A 6' 6", 220-pound son of a Chester truck driver, 'Reke plays guard for the Sacramento Kings. He plays it so well that he is the front-runner for NBA Rookie of the Year. He's on pace to become only the fourth rookie in league history to average 20 points, five rebounds and five assists a game. The other three were Oscar Robertson, Michael Jordan and LeBron James. "I really feel Tyreke has some magic in him," says Nate McMillan, coach of the Portland Trail Blazers. "He's a big guard who can pass, who can get to the basket. He's very close to Magic Johnson in transition, going coast-to-coast."

Selected fourth in last year's pro draft, 'Reke was the highest pick ever out of Delaware County, a region of suburbs adjacent to Philly. Curiously, the county's previous top pick was Geoff Petrie, Sacramento's President of Basketball Operations, who in 1970 was chosen eighth overall by the Trail Blazers. Petrie, the NBA's 1971 co-Rookie of the Year, thinks 'Reke has the potential to join the pantheon of Philadelphia-area greats, alongside Wilt Chamberlain, Kobe Bryant, Earl Monroe and Rasheed Wallace. "Tyreke is already one of the best finishers around the NBA," he says. "He has turned the Kings from the consensus worst team in the NBA, and helped us win at least 50 percent more games than expected."

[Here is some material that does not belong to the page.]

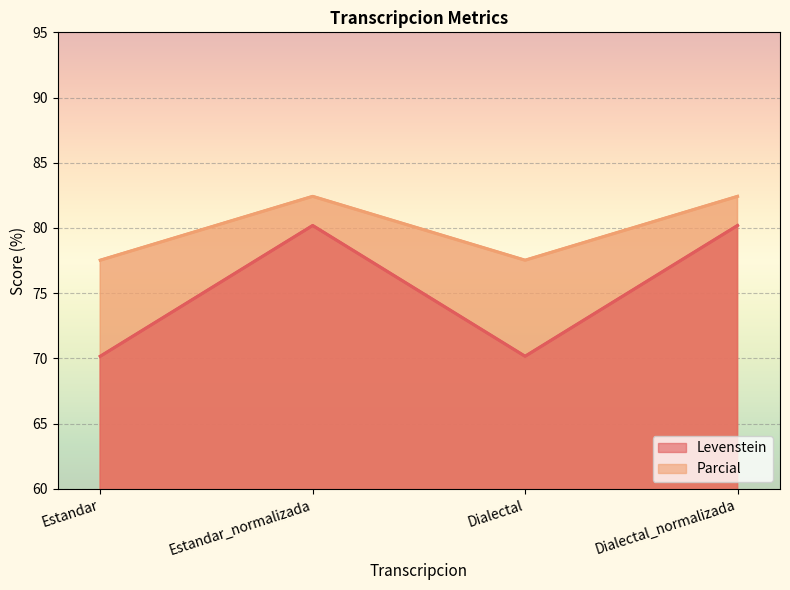

At which label does Parcial reach its peak?

Estandar_normalizada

I was introduced to Team Tyreke last year in Philly on the second night of Passover. Why was 'Reke's team different than all other teams? Partly because it consisted largely of his older brothers -- Reggie, Doc and Pooh -- and a cousin, Meek. Reggie and Doc attend to the business end; Pooh monitors the hoops side from a distance. The remaining teammates are Lamont Peterson -- 'Reke's strength and conditioning coach -- and Dwayne Davis, his roommate and best friend.

At the time of my introduction, Tyreke had just finished his freshman year at the University of Memphis, and was thinking of turning pro. I was enlisted as his agent to help make that happen. Reggie, Doc and Pooh all went to Chester High, which routinely crushed my alma mater, Harriton, with its signature 32-minute full-court press. Pooh played point guard on the team that in 1994 won the Class AAAA state championship.

In his day job the 37-year-old Reggie -- who as a kid thought up the name Tyreke -- is an operations manager for a communications company. "As a four-year-old, we saw that there was so much talent there," Reggie told me. "He played in the Chester Biddi League and though he was half the age of everyone else, he dominated. It was the first time the league director had heard a kid was too young to play. Usually, it was too old trying to play."

To keep his youngest brother off Chester's mean streets, Reggie enrolled him at private American Christian School in nearby Aston. Tyreke remembers one of his brothers saying: "I don't want Tyreke ever walking through a metal detector to go to school." He says his team "watched over me like a hawk. It wasn't like I had one father, it was like I had five."

Even while starting on the varsity as a seventh-grader, the prodigy retained his Chester swagger. High school teammates recall that he shot like a trooper, dished like a gossip columnist and had more jams than a shelf of Flintstone jelly jars.

Perhaps what most impressed me about team Tyreke was its master plan, otherwise known as "the blueprint." After the Kings drafted Tyreke, Reggie had him incorporated under that name. Tyreke is the CEO; Reggie, the vice president. Though it's been around less than a year, Tyreke Inc. already has deals with Nike, Hugo Boss, Hollywood Collectibles and the Panini trading card company.

The next stage of "the blueprint" calls for a Rookie of the Year Award. After that, league titles, MVP trophies and two maximum-salary contracts spanning a 15-year career. "My family, my team, has always been there for me," Tyreke says. "If it wasn't for them, I wouldn't be anywhere. I used to read things on the web that made it sound like my brothers from Chester were an entourage or something. But, hey, they're my brothers. If anybody thinks they're an entourage, then I have the best entourage in the world. My guys all have my back."